> _EXERCISE AIM_
Reproduce each of the following records line for line, omitting the pictures from your answer.

Chart analysis data:
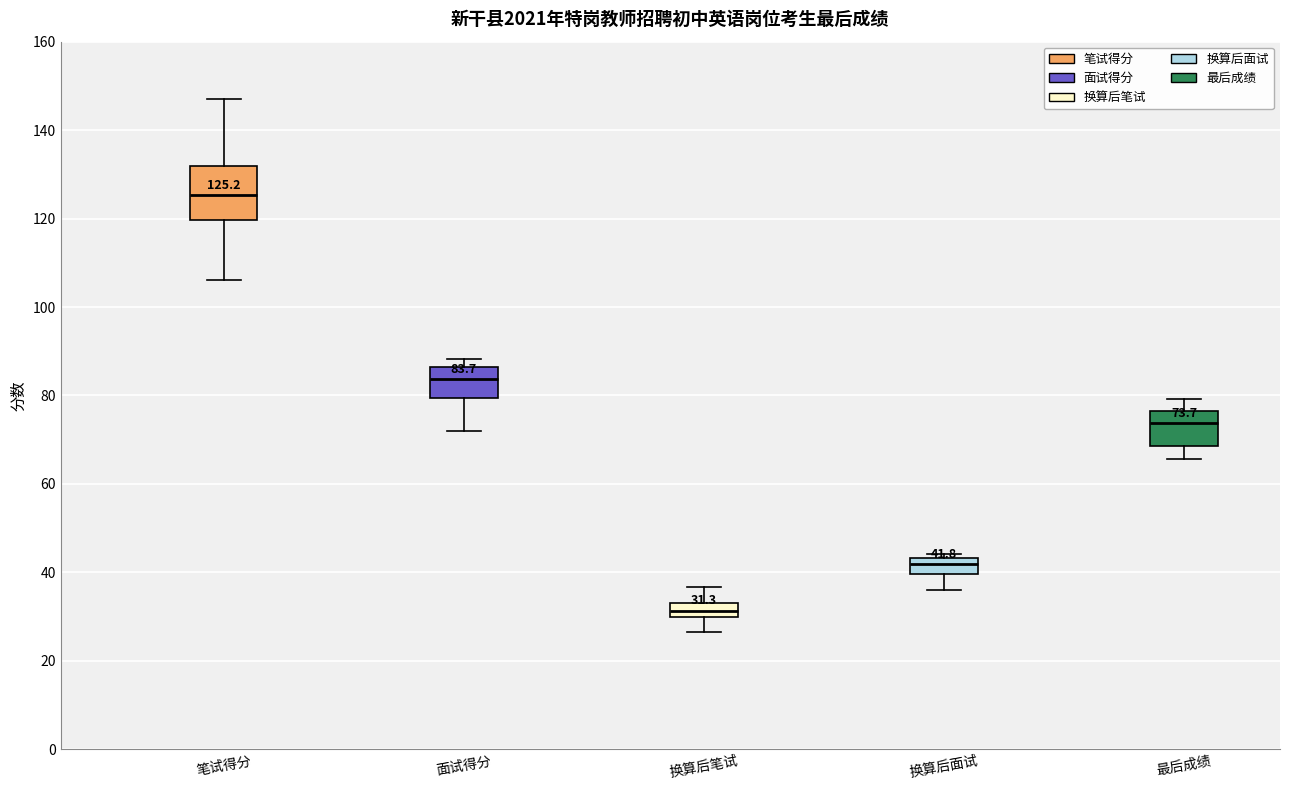

Comparing the boxes themselves (not the whiskers), which one is the tallest?

笔试得分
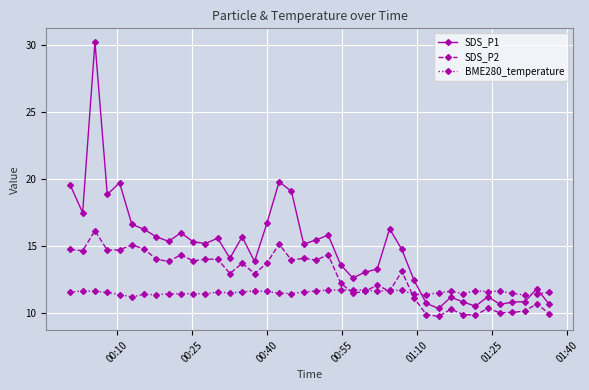

Which series has the widest spread of values?

SDS_P1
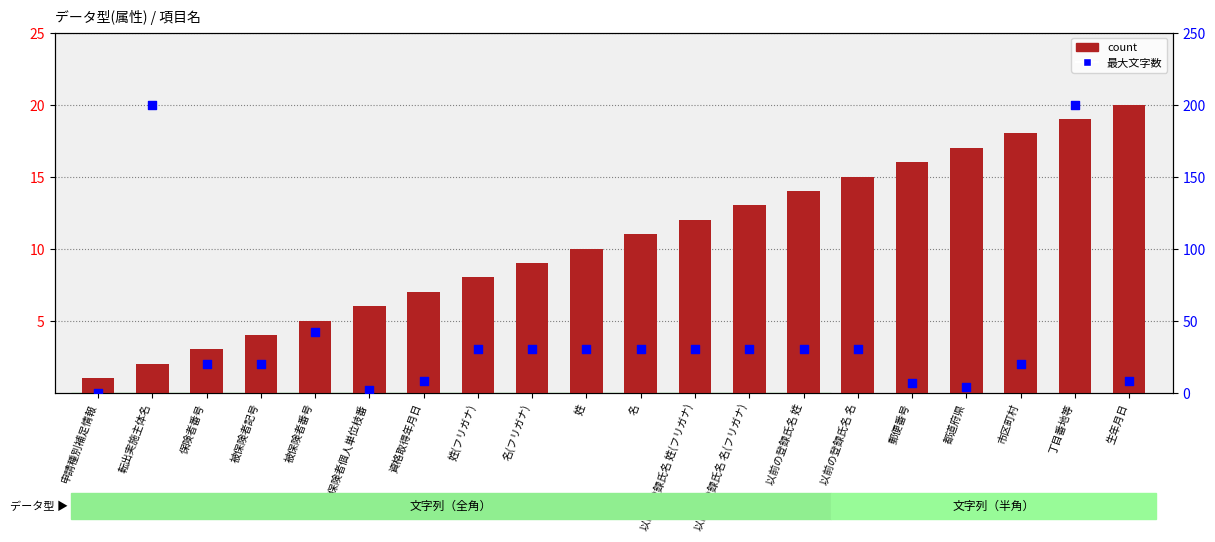

What is the total value across all series at 転出実施主体名?

202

> _RESPONSE TO THE EXERCISE_
Comparing the boxes themselves (not the whiskers), which one is the tallest?

笔试得分

Which series has the widest spread of values?

SDS_P1

What is the total value across all series at 転出実施主体名?

202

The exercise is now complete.